WHAT TO WORK ON -> Nothing but the records themselves, exactly as written, should appear in the reply; leave out the pictures.
Content starts
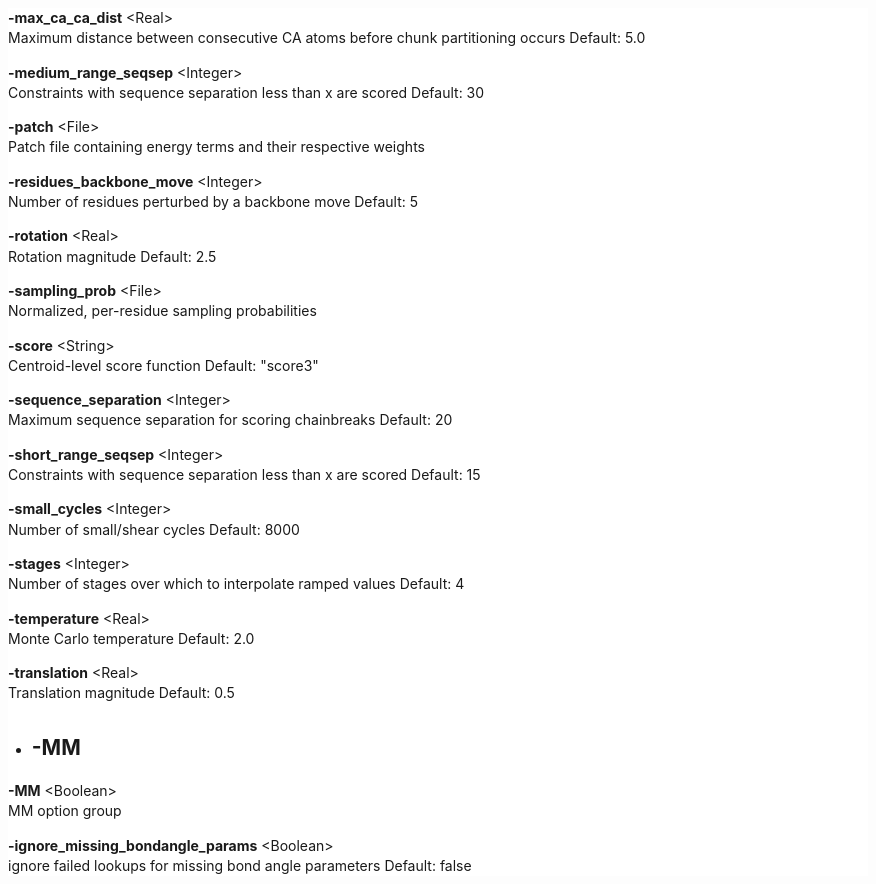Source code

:  **-max\_ca\_ca\_dist** \<Real\>   
Maximum distance between consecutive CA atoms before chunk partitioning occurs
 Default: 5.0

 **-medium\_range\_seqsep** \<Integer\>   
Constraints with sequence separation less than x are scored
 Default: 30

 **-patch** \<File\>   
Patch file containing energy terms and their respective weights

 **-residues\_backbone\_move** \<Integer\>   
Number of residues perturbed by a backbone move
 Default: 5

 **-rotation** \<Real\>   
Rotation magnitude
 Default: 2.5

 **-sampling\_prob** \<File\>   
Normalized, per-residue sampling probabilities

 **-score** \<String\>   
Centroid-level score function
 Default: "score3"

 **-sequence\_separation** \<Integer\>   
Maximum sequence separation for scoring chainbreaks
 Default: 20

 **-short\_range\_seqsep** \<Integer\>   
Constraints with sequence separation less than x are scored
 Default: 15

 **-small\_cycles** \<Integer\>   
Number of small/shear cycles
 Default: 8000

 **-stages** \<Integer\>   
Number of stages over which to interpolate ramped values
 Default: 4

 **-temperature** \<Real\>   
Monte Carlo temperature
 Default: 2.0

 **-translation** \<Real\>   
Translation magnitude
 Default: 0.5

-   -MM
    ---

 **-MM** \<Boolean\>   
MM option group

 **-ignore\_missing\_bondangle\_params** \<Boolean\>   
ignore failed lookups for missing bond angle parameters
 Default: false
Content ends
EXERCISE RESULT ->
Source code

:  **-max\_ca\_ca\_dist** \<Real\>   
Maximum distance between consecutive CA atoms before chunk partitioning occurs
 Default: 5.0

 **-medium\_range\_seqsep** \<Integer\>   
Constraints with sequence separation less than x are scored
 Default: 30

 **-patch** \<File\>   
Patch file containing energy terms and their respective weights

 **-residues\_backbone\_move** \<Integer\>   
Number of residues perturbed by a backbone move
 Default: 5

 **-rotation** \<Real\>   
Rotation magnitude
 Default: 2.5

 **-sampling\_prob** \<File\>   
Normalized, per-residue sampling probabilities

 **-score** \<String\>   
Centroid-level score function
 Default: "score3"

 **-sequence\_separation** \<Integer\>   
Maximum sequence separation for scoring chainbreaks
 Default: 20

 **-short\_range\_seqsep** \<Integer\>   
Constraints with sequence separation less than x are scored
 Default: 15

 **-small\_cycles** \<Integer\>   
Number of small/shear cycles
 Default: 8000

 **-stages** \<Integer\>   
Number of stages over which to interpolate ramped values
 Default: 4

 **-temperature** \<Real\>   
Monte Carlo temperature
 Default: 2.0

 **-translation** \<Real\>   
Translation magnitude
 Default: 0.5

-   -MM
    ---

 **-MM** \<Boolean\>   
MM option group

 **-ignore\_missing\_bondangle\_params** \<Boolean\>   
ignore failed lookups for missing bond angle parameters
 Default: false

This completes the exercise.